*ACTION ITEM:*
Print, in exact form, the lines below from the one containing "left elbow: (1007, 1032)" through the one containing "left eye: (1216, 284)", and omit all others.

*DATA RECORDS:*
--------

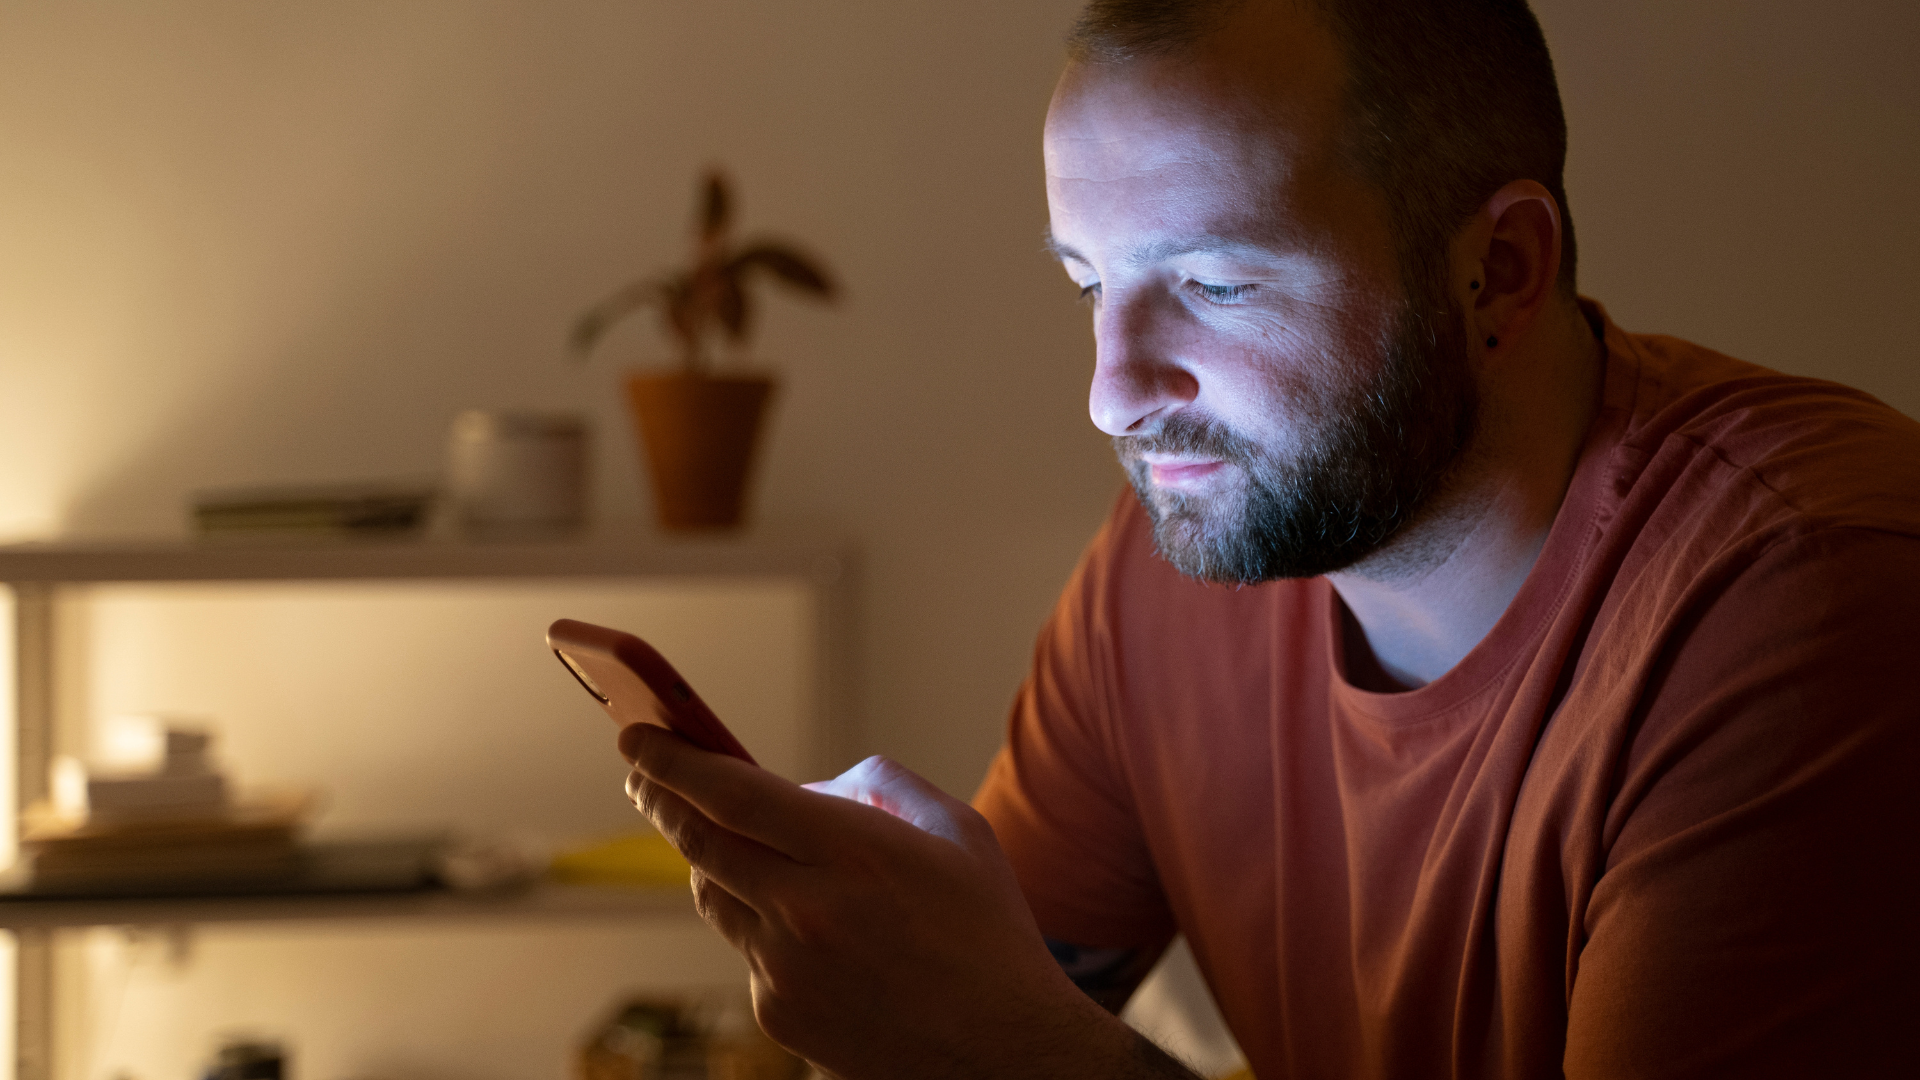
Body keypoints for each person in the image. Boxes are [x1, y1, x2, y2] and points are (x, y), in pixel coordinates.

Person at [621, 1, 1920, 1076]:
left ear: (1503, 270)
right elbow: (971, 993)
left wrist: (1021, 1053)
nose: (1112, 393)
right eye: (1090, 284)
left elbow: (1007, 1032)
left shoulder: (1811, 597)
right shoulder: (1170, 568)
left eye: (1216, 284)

--------

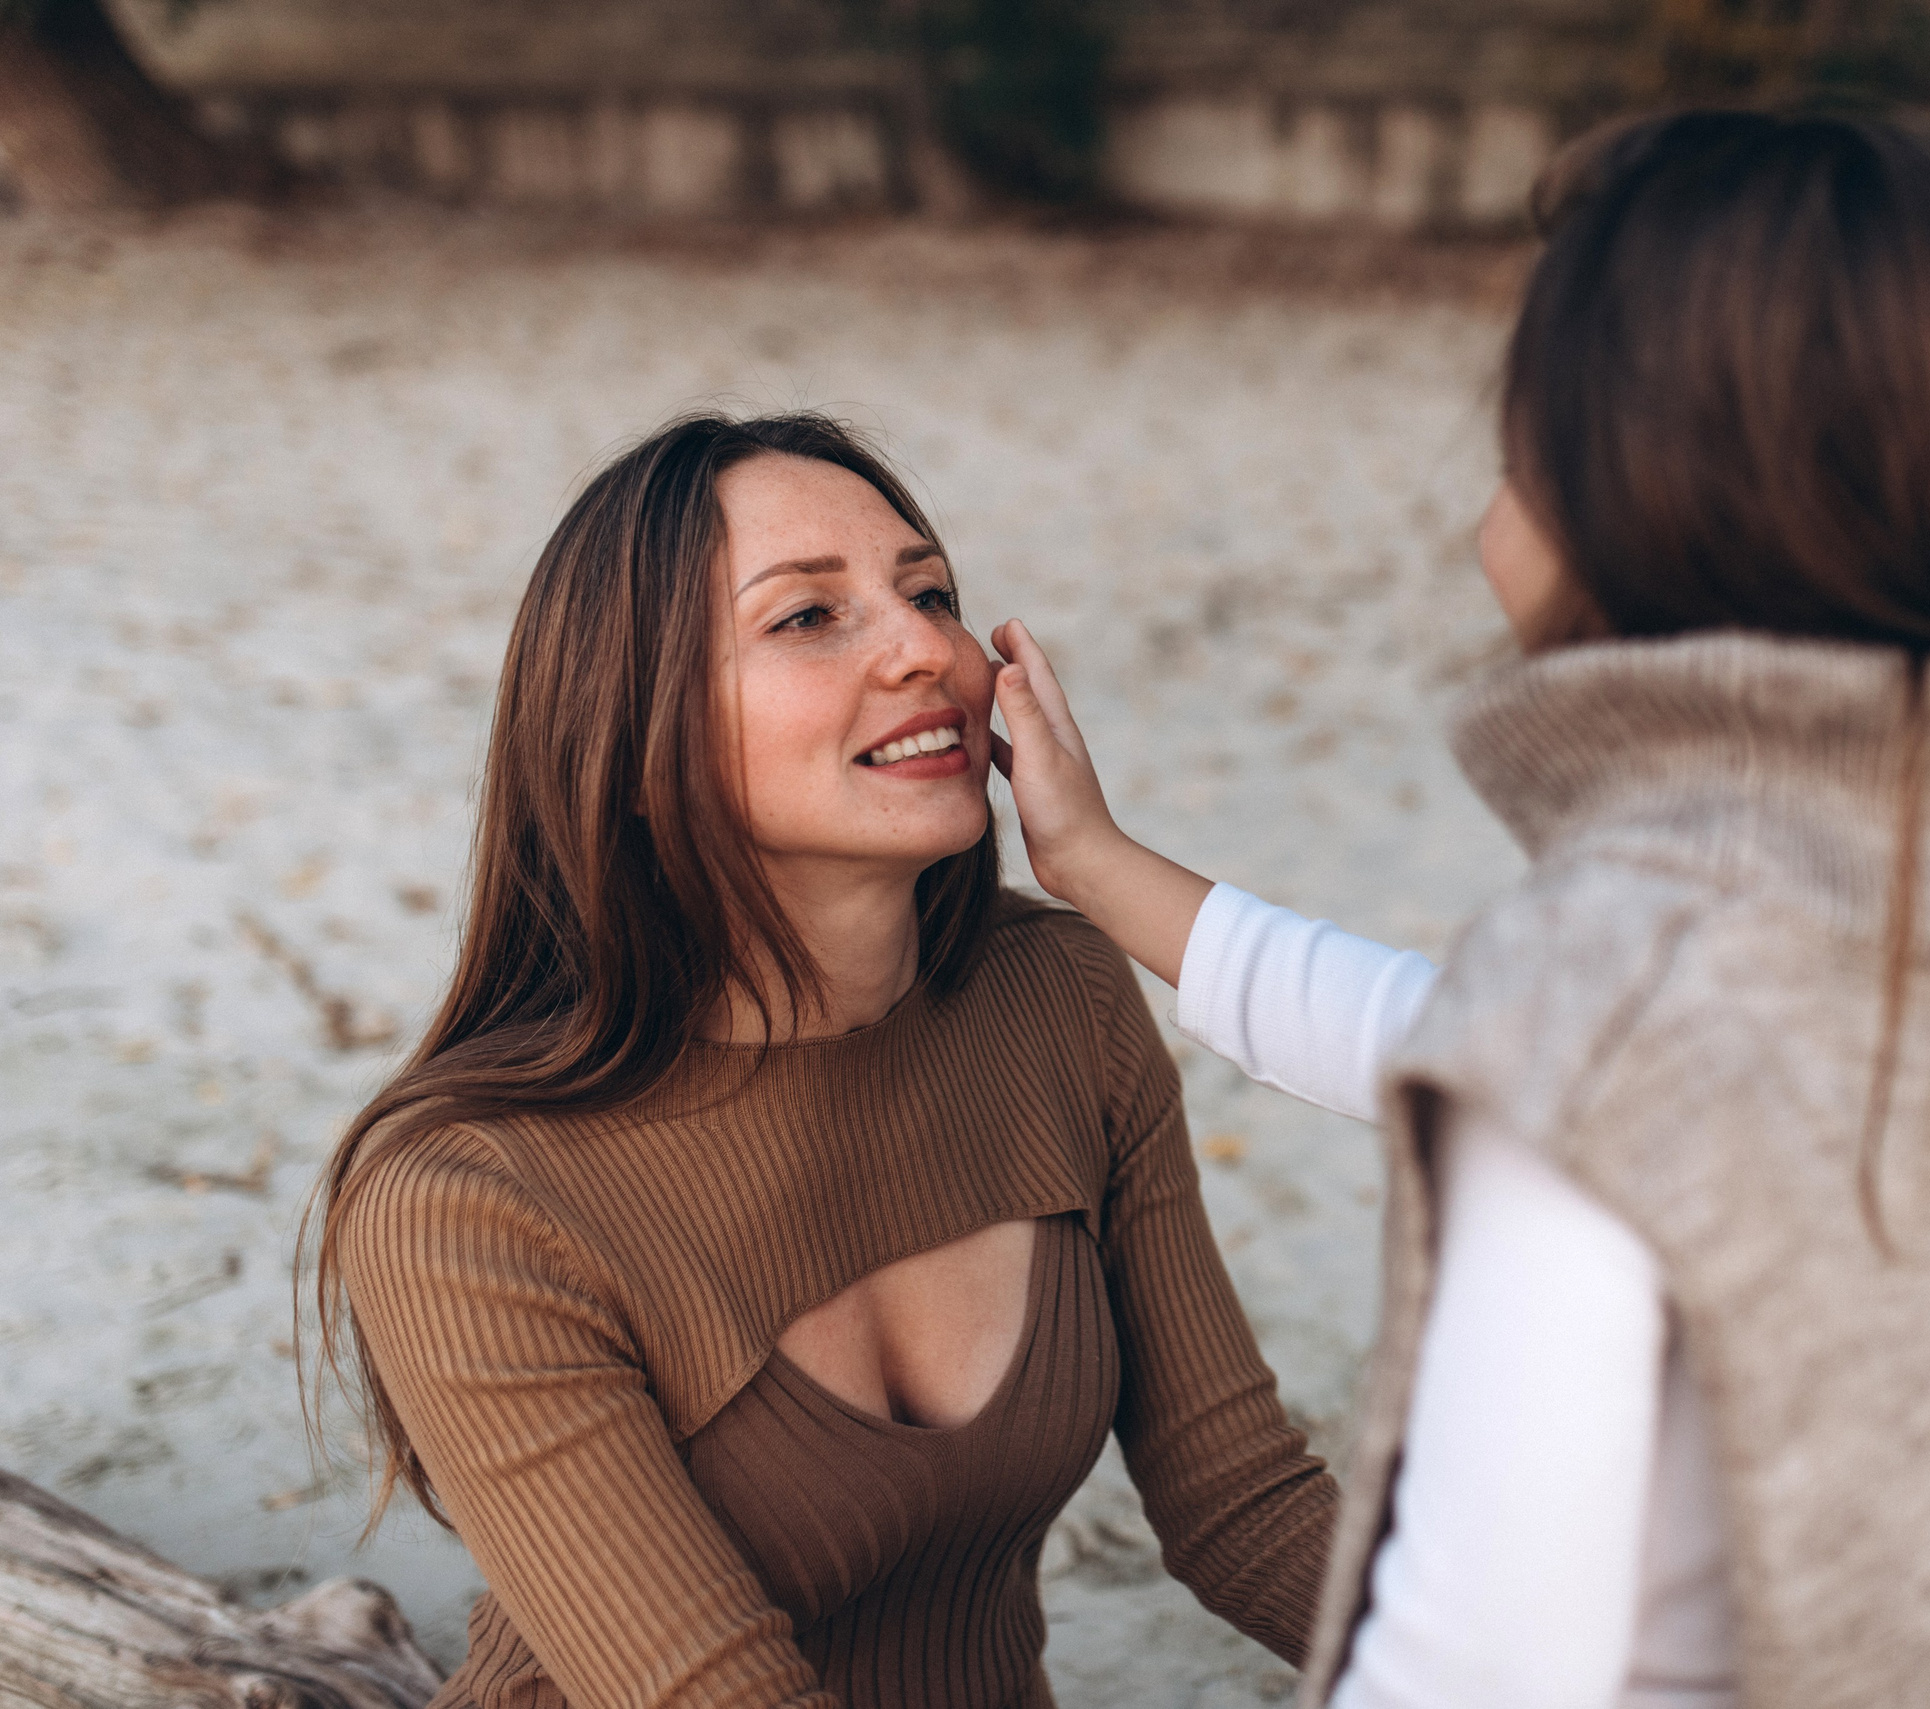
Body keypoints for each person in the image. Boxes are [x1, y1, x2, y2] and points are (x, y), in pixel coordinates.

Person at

--------

*TASK RESULT:*
left elbow: (1007, 1032)
left shoulder: (1811, 597)
right shoulder: (1170, 568)
left eye: (1216, 284)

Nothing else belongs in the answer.